Текст упражнения.
------------------------------------

Я повиновался. Когда я кончил, он пристально вгляделся в меня, и легкая усмешка скользнула по его губам.

— А теперь, мой мальчик, расскажи мне о том, что ты прочел.

Я начал было рассказывать, но с каждой фразой запутывался все сильнее и сильнее. Кровь бросилась мне в голову, и я не мог воспроизвести или пересказать идеи Достоевского, которые, наверное, трудно было схватить в моем возрасте.

Не говоря ни слова, Зверев покачал головой. Но этот случай стал мне уроком на всю жизнь.

Разнообразные удовольствия и смена впечатлений не нарушали тем не менее строгого режима нашей жизни. С понедельника до субботы мы прилежно работали, занимались, читали, учили французский и немецкий языки. Утром по воскресеньям Зверев давал уроки нескольким талантливым, но бедным ученикам, которые приходили к нему домой. Я вспоминаю, как однажды в воскресное утро из Московского военного училища пришел маленький кадет примерно моего возраста. Это был Александр Скрябин.

В воскресные вечера мы принимали гостей. Вокруг обеденного стола собиралась компания из пятнадцати-двадцати человек, и нам, конечно, разрешалось сидеть вместе со всеми. Так как Зверев был настоящим гурманом, блюда отличались необыкновенной изысканностью. Среди гостей всегда находилось несколько музыкантов, писателей, актеров, адвокатов, профессоров университета и других известных представителей интеллигентной Москвы. Приходили, бывало, и приезжие знаменитости, представлявшие литературный и музыкальный мир Петербурга. После тщательно продуманного ужина, пока готовили карточные столы, мы должны были занимать гостей игрой на фортепиано.

Зверев любил демонстрировать наши достижения, которые — наверное, не без основания — иллюстрировали его педагогический талант. Часто случалось, что, обедая у кого-нибудь из богатых московских купцов в будний день, Зверев присылал за одним из нас посыльного. Выбор обычно падал на меня. Я приезжал в дом, снимал тяжелую зимнюю шубу, садился за рояль и играл этюды Крамера, Черни или этюд Рейнеке (первая пьеса, которую я сыграл Звереву, когда приехал из Петербурга, и ставшая его любимой), сонату Моцарта или другие вещи. Когда я кончал играть, Зверев обычно говорил в моем присутствии: «Видите, вот как надо играть на фортепиано!» — и обращаясь ко мне: «Можешь отправляться домой». Между прочим, за такое же исполнение этой вещи утром во время урока он кричал при первой же неверной ноте: «И это называется игрой на фортепиано? Убирайся вон!» Я убежден, что эти вечерние выступления его питомцев в чужих домах, несомненно, способствовали увеличению числа частных уроков, хотя вполне возможно, что Зверев не имел этого в виду.

------------------------------------

Строки данных.
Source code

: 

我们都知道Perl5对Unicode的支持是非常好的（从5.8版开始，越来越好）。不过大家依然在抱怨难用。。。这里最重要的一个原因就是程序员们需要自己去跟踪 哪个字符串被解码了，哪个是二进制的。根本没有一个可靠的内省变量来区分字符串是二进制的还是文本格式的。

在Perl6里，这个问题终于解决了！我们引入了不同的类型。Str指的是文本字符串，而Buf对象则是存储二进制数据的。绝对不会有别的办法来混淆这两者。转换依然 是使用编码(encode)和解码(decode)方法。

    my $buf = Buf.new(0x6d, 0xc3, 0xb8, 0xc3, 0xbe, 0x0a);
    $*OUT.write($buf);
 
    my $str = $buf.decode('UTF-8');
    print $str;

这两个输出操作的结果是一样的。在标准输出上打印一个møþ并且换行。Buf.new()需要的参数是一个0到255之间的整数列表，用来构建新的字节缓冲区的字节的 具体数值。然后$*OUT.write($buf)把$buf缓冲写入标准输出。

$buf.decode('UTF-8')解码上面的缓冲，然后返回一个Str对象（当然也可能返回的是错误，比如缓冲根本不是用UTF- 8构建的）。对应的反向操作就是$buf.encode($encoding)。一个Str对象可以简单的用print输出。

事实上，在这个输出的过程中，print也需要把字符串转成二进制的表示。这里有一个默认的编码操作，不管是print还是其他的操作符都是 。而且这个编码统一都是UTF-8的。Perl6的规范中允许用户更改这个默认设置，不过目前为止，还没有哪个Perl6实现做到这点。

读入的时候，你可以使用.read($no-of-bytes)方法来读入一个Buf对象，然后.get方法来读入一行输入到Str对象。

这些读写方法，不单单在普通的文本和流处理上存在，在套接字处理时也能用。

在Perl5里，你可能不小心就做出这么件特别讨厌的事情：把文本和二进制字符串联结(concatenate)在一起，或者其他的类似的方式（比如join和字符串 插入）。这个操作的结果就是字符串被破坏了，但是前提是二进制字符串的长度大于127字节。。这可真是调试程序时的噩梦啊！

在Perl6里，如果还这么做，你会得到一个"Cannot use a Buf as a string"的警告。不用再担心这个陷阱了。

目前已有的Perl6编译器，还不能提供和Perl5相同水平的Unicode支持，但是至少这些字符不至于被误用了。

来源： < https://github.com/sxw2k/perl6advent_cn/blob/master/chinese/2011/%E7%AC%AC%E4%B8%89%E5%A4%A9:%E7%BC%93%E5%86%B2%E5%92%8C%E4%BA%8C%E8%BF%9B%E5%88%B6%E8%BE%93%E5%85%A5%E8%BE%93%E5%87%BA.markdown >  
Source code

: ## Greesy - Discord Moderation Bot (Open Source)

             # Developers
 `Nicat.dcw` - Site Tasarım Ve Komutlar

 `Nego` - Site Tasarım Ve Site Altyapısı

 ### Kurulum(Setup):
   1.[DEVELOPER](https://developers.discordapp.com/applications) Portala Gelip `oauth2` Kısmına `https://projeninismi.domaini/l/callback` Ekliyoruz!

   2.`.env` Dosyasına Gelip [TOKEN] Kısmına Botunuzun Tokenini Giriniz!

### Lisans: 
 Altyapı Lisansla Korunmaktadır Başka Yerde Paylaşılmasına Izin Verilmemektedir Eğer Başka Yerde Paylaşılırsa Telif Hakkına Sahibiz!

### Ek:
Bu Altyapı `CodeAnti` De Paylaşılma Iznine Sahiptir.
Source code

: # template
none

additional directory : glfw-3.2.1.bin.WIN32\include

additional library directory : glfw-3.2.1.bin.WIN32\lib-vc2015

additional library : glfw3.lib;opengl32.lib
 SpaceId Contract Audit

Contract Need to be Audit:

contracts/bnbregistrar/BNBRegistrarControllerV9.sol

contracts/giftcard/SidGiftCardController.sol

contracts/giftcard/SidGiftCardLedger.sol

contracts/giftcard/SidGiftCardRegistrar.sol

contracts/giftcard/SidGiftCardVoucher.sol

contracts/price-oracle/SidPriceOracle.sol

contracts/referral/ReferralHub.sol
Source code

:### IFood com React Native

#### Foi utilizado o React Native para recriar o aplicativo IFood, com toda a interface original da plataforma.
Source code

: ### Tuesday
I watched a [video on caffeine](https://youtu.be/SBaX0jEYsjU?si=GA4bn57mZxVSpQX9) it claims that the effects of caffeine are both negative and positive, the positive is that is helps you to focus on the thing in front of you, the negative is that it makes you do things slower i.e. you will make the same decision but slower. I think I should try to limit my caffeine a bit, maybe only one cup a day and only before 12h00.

------------------------------------

Проверьте себя.
**A)** Перескажите кратко в виде списка абзац текста упражнения, который начинается словами «В воскресные вечера мы принимали гостей», сохранив его основные факты.
**B)** Кто, согласно тексту упражнения, однажды в воскресное утро пришел к Звереву из Московского военного училища?
**C)** Выведите без изменений фрагмент текста упражнения: начните со слов «Не говоря ни» и остановитесь после слов «был Александр Скрябин.».

Ответы к заданиям.
**A)**
- По воскресным вечерам принимали гостей: за обеденным столом собиралось пятнадцать-двадцать человек, и «нам» разрешалось сидеть вместе со всеми.
- Зверев был настоящим гурманом, поэтому блюда были необыкновенно изысканными.
- Среди гостей всегда были музыканты, писатели, актеры, адвокаты, профессора университета и другие известные представители интеллигентной Москвы.
- Бывали и приезжие знаменитости из литературного и музыкального мира Петербурга.
- После ужина, пока готовили карточные столы, гостей нужно было занимать игрой на фортепиано.

**B)** Маленький кадет Александр Скрябин.

**C)**
Не говоря ни слова, Зверев покачал головой. Но этот случай стал мне уроком на всю жизнь.

Разнообразные удовольствия и смена впечатлений не нарушали тем не менее строгого режима нашей жизни. С понедельника до субботы мы прилежно работали, занимались, читали, учили французский и немецкий языки. Утром по воскресеньям Зверев давал уроки нескольким талантливым, но бедным ученикам, которые приходили к нему домой. Я вспоминаю, как однажды в воскресное утро из Московского военного училища пришел маленький кадет примерно моего возраста. Это был Александр Скрябин.